● WHAT NEEDS TO BE DONE
Retype, word for word, the line holding "index dip: (132, 80)" and every line below it to the end of the listing. Leave out the pictures.

● GIVEN INFORMATION
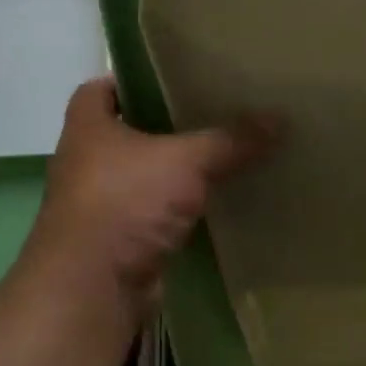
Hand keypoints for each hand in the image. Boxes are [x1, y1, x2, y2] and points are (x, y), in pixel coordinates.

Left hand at [24, 77, 273, 326]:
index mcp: (87, 127)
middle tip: (213, 111)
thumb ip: (230, 140)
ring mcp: (101, 203)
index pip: (101, 89)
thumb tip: (279, 118)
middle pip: (129, 131)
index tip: (173, 77)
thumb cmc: (125, 202)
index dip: (132, 80)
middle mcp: (87, 160)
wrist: (92, 288)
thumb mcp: (186, 161)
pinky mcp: (119, 239)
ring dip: (175, 170)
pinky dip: (180, 207)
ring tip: (224, 153)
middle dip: (166, 125)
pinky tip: (216, 200)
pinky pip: (155, 212)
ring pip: (144, 175)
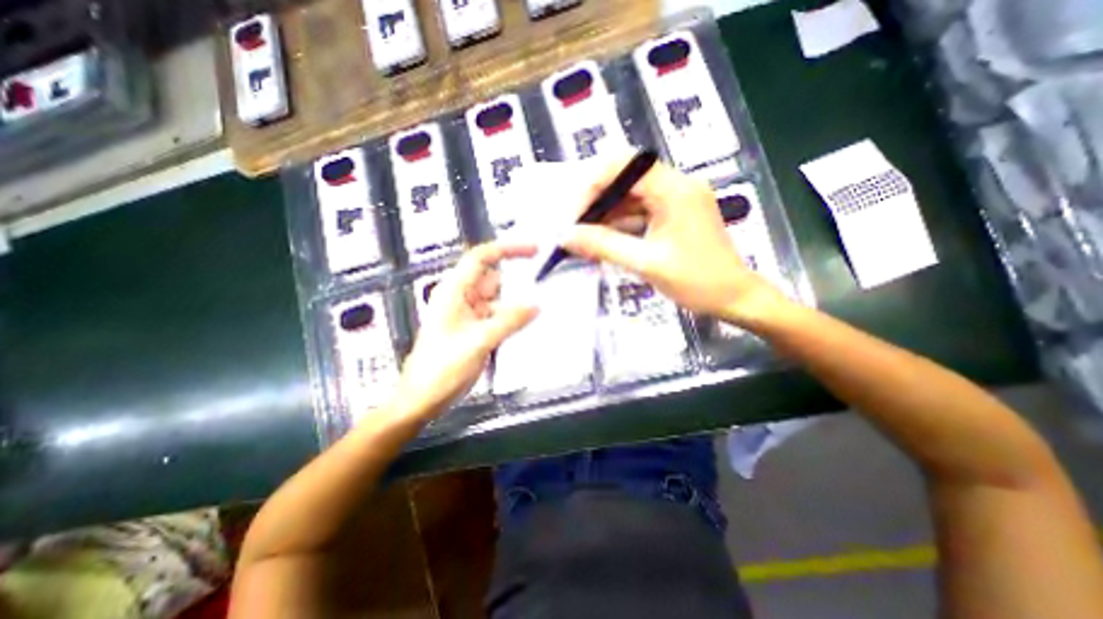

● TASK OUTPUT
index dip: (132, 80)
middle mcp: (87, 160)
wrist: (92, 288)
thumb mcp: (186, 161)
pinky mcp: (119, 239)
ring dip: (175, 170)
pinky dip: (180, 207)
ring tip: (224, 153)
middle dip: (166, 125)
pinky tip: (216, 200)
pinky pip: (155, 212)
ring pip: (144, 175)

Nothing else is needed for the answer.